When Al Stewart last played at Bournemouth Pavilion, his half-century as an acclaimed singer-songwriter was still ahead of him.

He was a young guitarist from Wimborne, performing in the venue’s ballroom in a band called the Saviours – the backing for a young singer named Tony Blackburn.

“I was 17 – now I’m 71,” says Stewart, who is about to return to the Pavilion with his Back to the Bedsit tour, taking in hits from albums such as Year of the Cat, Time Passages and Modern Times.

Young Alastair Stewart grew up at Canford Bottom near Wimborne, and remembers the number 21 and 22 buses that took him the 11 miles into Bournemouth.

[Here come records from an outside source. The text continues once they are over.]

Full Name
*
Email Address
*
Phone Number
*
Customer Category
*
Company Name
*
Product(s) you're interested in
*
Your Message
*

“Bournemouth was the centre of the universe for my young teenage self,” he recalls.

He can still reel off the names of many of the bands and musicians from the town’s music scene of 1960s. He would frequent the record shops with friend Jon Kremer – who recalled the period in a memoir, Bournemouth A Go! Go!

The friends specialised in telling Minns Music, on Westover Road, what records they should stock.

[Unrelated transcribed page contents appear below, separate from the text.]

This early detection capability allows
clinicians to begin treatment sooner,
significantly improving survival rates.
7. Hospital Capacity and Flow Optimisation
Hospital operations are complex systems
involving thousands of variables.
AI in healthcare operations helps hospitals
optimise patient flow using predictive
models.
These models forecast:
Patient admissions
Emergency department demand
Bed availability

“Jonny and I got really good at that,” he says.

“I had a habit of walking in, saying ‘This going to be number one and you need to stock up’. I was 14 so you can tell how much attention they paid to me, which was zero. If I’d worked as an A&R man for Decca I would have been really good.”

They also spent a lot of time at Bourne Radio in Gervis Place. “There was this girl called Sandy who everyone fell in love with,” he says.

Customers could spend hours sampling records in the listening booths. “It was nirvana, looking at this fantastic girl and listening to a record,” Stewart recalls.

He took guitar lessons from Don Strike in Westbourne Arcade and also from another future star, Robert Fripp.

Stewart became increasingly interested in folk, and in sophisticated lyrics, after hearing Lonnie Donegan performing Grand Coulee Dam.

“Into the midst of this stepped Bob Dylan. I went to Bourne Radio and listened. Even Sandy was pronouncing his name ‘Bob Die-lan’. I listened to Hard Rain and Masters of War.”

As his fascination with folk grew, a small turning point in pop history occurred at Fortes coffee shop in Westover Road.

Present were three future stars: Stewart, Greg Lake (later of King Crimson and Emerson, Lake & Palmer) and Lee Kerslake (who would join Uriah Heep).

Stewart fancied his chances of joining local act the Dowland Brothers.

“We were all teenagers sitting in Fortes discussing forming a trio,” says Stewart.

“I thought either I do this, or my second option was to try and join the Dowland Brothers, or I go to London with an acoustic guitar and see what the folk scene is all about.

“Nothing became of Stewart, Lake and Kerslake – and the Dowlands didn’t want me. I got on a train and went to London.”

The year 1965 was “completely charmed” for him. He landed a gig in a coffee bar within a couple of weeks and found himself sharing a social worker’s home with Paul Simon.

“I listened to him writing songs through the wall – better still, he came out and played them to me,” he says.

He was there the day the post brought a copy of Simon & Garfunkel’s single The Sound of Silence. The record was already a hit and Simon was flown back to the States.

Stewart rang some of the folk clubs where Simon had been booked, telling them: “I know all the songs and I’m cheap.”

Decades of success and acclaim were ahead of him, including two platinum-selling albums, Year of the Cat and Time Passages. Through it all, Stewart’s aim was to use the kind of language you don’t often hear in pop songs.

“I love words, I’m constantly reading a book,” he says.

“It just strikes me that there are a lot more interesting words that never get used. I’ve always said what you should do is write songs about things that no one else writes about and use language that no one else uses.”

Al Stewart is at the Pavilion on Tuesday, May 9.